Je suis passé sur MAC depuis les fêtes (MacBook pro et je suis super content).
Sur mon PC (windows 7) je pouvais avec Windows media player lire une video sur ma TV.
(click droite et dans le menu contextuel lire sur TV -> Media player stream sur la TV en live)
J'aimerai trouver une equivalence sur MacOS.
Si vous avez des informations sur des applications, des configurations je suis preneur

Merci

Les solutions pour faire quoi que ce soit par le réseau, ce n'est pas dans "Applications" qu'on en parle ! 

On déménage.


----------



## antro (21 Janvier 2010)

EyeConnect devrait pouvoir te faire ça.


----------



## JBLSteeve (21 Janvier 2010)

Je pense avoir essayé mais je ne pouvais que visionner les éléments partagés. Je ne pense pas avoir vu d'option pour envoyé directement le flux vidéo+audio sur la TV.
Merci


----------



## Holy Diver (22 Janvier 2010)

Bonsoir,

TwonkyMedia semble avoir la cote en tant que serveur DLNA sous OS X; à voir ici:
http://www.twonkyvision.de/learn.html

Il existe une version d'essai

Cdt,

H_D


----------



## privateryan (1 Juin 2010)

Merci pour votre aide mais je ne suis pas sûr de comprendre, il ne s'agit que d'un logiciel à installer ? Et après le routeur c'est ma internet box ou c'est ma time capsule ?
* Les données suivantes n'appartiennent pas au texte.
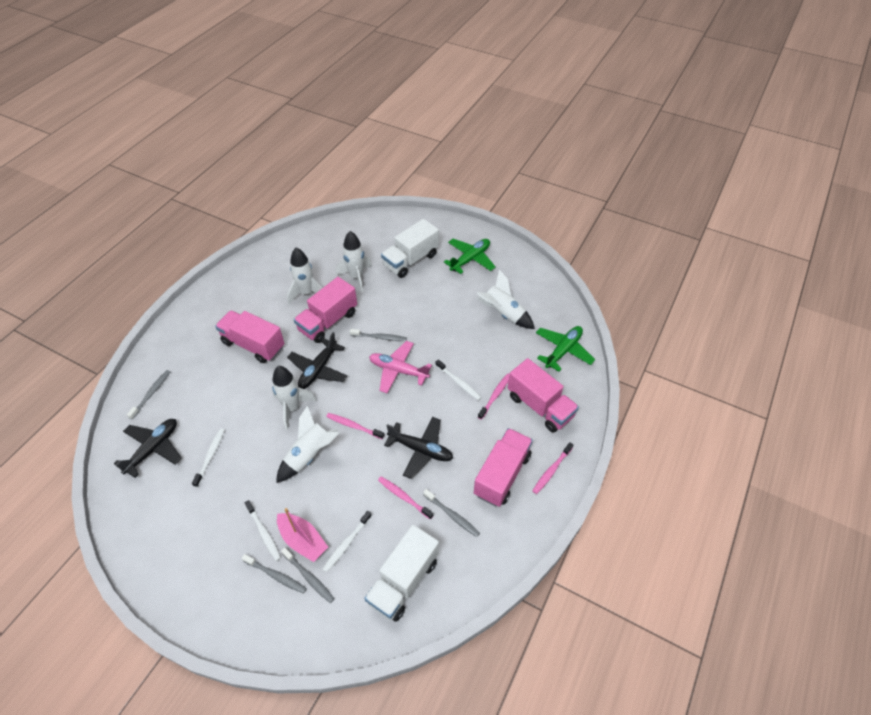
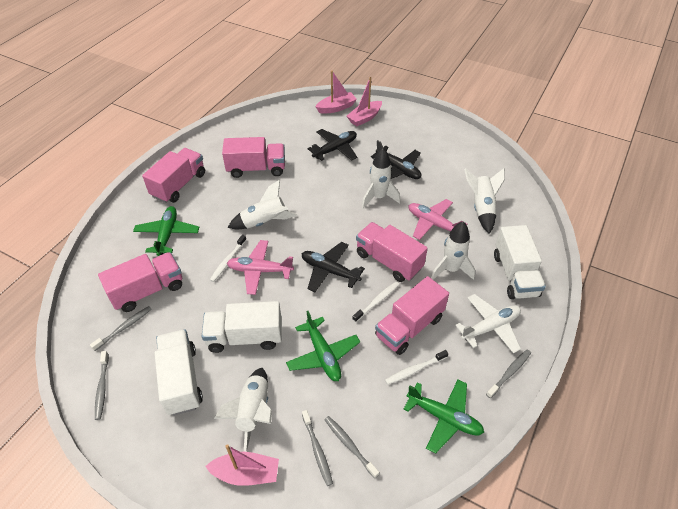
green plane: [444,239,496,274] [536,326,595,371] = 2 -> [133,206,199,256] [286,311,360,381] [404,379,484,454] = 3
pink boat: [277,508,328,562] = 1 -> [205,444,279,486] [315,70,357,114] [347,77,382,126] = 3
pink plane: [369,341,432,393] = 1 -> [227,240,294,295] [409,199,467,240] = 2
pink toothbrush: [326,413,384,439] [378,477,434,520] [478,374,510,420] [532,442,573,494] = 4 -> none = 0
pink truck: [215,311,285,363] [294,277,357,343] [474,428,533,507] [507,358,579,433] = 4 -> [98,252,182,312] [142,148,205,203] [222,137,285,178] [356,222,428,282] [375,276,449,355] = 5
white plane: none = 0 -> [455,294,521,353] = 1
white toothbrush: [192,429,225,487] [245,500,281,561] [322,511,372,573] [436,360,482,400] = 4 -> [210,235,247,282] [352,282,399,322] [385,350,448,385] = 3
white truck: [364,525,439,622] [381,219,439,278] = 2 -> [155,329,203,415] [202,301,282,353] [494,225,546,299] = 3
merci et désolé de faire mon boulet

bonne soirée


----------



## pierreforestier (9 Juin 2010)

JBLSteeve a dit:


> Bonjour à tous je cherche une solution pour lire via le réseau des video sur ma TV.
> Je suis passé sur MAC depuis les fêtes (MacBook pro et je suis super content).
> Sur mon PC (windows 7) je pouvais avec Windows media player lire une video sur ma TV.
> (click droite et dans le menu contextuel lire sur TV -> Media player stream sur la TV en live)
> ...



Installe PS3 media server .... et tout fonctionne bien!
PF


----------